— WORK REQUEST —
Among the lines of data below, reproduce only those from the one with "nose: (186, 373)" through the one with "left elbow: (424, 151)", exactly as they stand, both ends included.

— GIVEN INFORMATION —
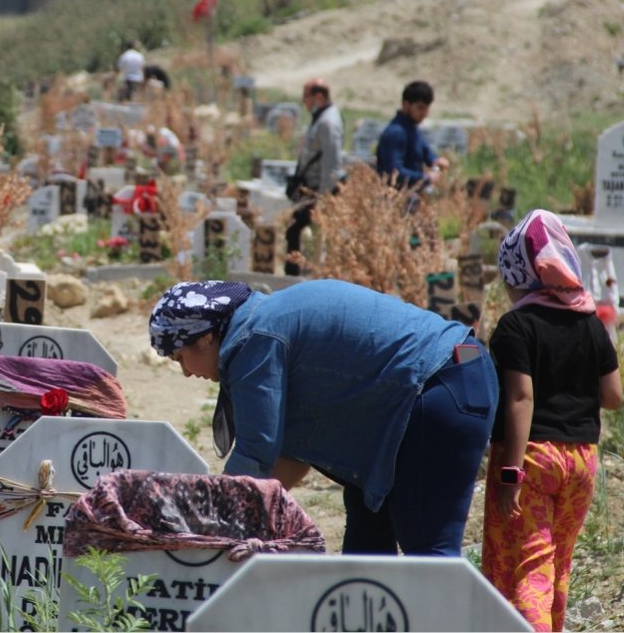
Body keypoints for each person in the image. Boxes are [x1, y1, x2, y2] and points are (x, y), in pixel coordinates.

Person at [149, 279, 498, 556]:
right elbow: (288, 457)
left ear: (206, 338)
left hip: (439, 389)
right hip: (440, 385)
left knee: (428, 552)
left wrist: (204, 529)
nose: (186, 373)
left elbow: (257, 453)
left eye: (180, 358)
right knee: (366, 544)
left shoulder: (256, 338)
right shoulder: (263, 323)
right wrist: (236, 524)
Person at [482, 210, 623, 632]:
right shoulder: (590, 323)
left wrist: (511, 470)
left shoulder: (514, 327)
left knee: (526, 566)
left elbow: (521, 398)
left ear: (520, 275)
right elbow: (614, 397)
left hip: (532, 458)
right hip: (582, 459)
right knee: (556, 565)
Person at [284, 78, 345, 276]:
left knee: (299, 233)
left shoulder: (328, 122)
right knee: (297, 233)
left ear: (318, 97)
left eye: (307, 97)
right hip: (310, 190)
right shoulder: (322, 118)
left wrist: (323, 197)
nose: (305, 103)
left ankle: (295, 278)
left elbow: (331, 164)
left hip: (317, 192)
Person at [375, 80, 449, 188]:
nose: (424, 113)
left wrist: (435, 161)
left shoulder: (412, 128)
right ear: (406, 104)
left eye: (426, 108)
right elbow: (394, 172)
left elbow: (424, 151)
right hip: (396, 199)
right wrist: (425, 178)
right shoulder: (396, 132)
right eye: (420, 108)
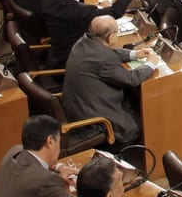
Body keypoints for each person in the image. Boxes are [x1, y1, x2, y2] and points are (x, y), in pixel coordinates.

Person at [64, 15, 158, 148]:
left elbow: (109, 53)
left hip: (78, 104)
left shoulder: (84, 42)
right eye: (117, 32)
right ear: (110, 37)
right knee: (148, 118)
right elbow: (131, 79)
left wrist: (134, 54)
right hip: (94, 116)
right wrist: (150, 64)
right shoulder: (104, 60)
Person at [41, 0, 138, 69]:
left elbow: (68, 4)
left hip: (55, 58)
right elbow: (116, 11)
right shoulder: (84, 12)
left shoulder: (47, 0)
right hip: (73, 66)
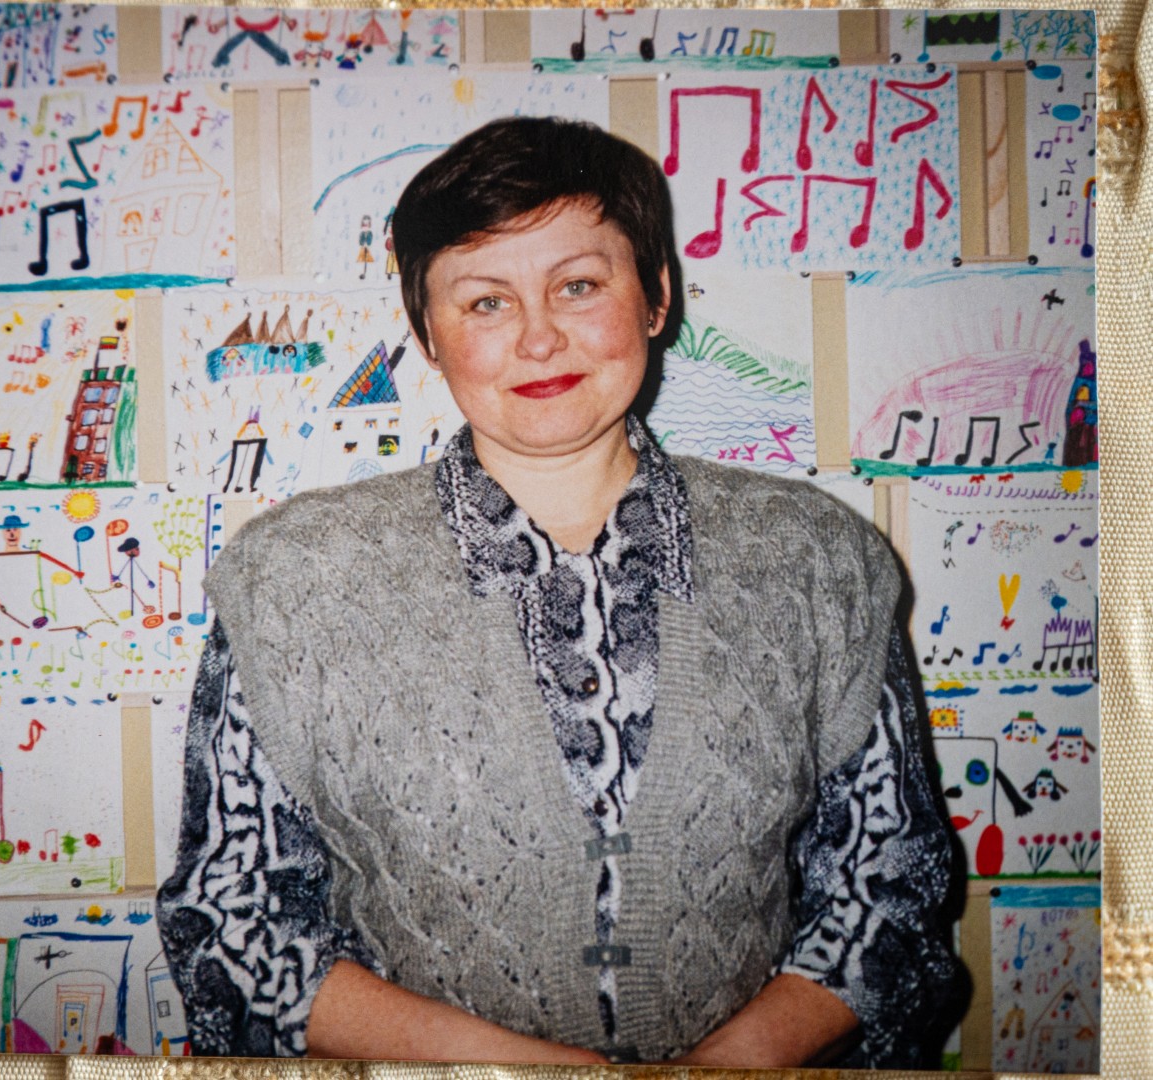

— ANSWER AREA —
nose: (186, 373)
left elbow: (257, 453)
left eye: (180, 358)
right knee: (366, 544)
left shoulder: (256, 338)
right shoulder: (263, 323)
right wrist: (236, 524)
Person at [482, 210, 623, 632]:
right shoulder: (590, 323)
left wrist: (511, 470)
left shoulder: (514, 327)
left knee: (526, 566)
left elbow: (521, 398)
left ear: (520, 275)
right elbow: (614, 397)
left hip: (532, 458)
right hip: (582, 459)
right knee: (556, 565)
Person at [284, 78, 345, 276]:
left knee: (299, 233)
left shoulder: (328, 122)
right knee: (297, 233)
left ear: (318, 97)
left eye: (307, 97)
right hip: (310, 190)
right shoulder: (322, 118)
left wrist: (323, 197)
nose: (305, 103)
left ankle: (295, 278)
left elbow: (331, 164)
left hip: (317, 192)
Person at [375, 80, 449, 188]:
nose: (424, 113)
left wrist: (435, 161)
left shoulder: (412, 128)
right ear: (406, 104)
left eye: (426, 108)
right elbow: (394, 172)
left elbow: (424, 151)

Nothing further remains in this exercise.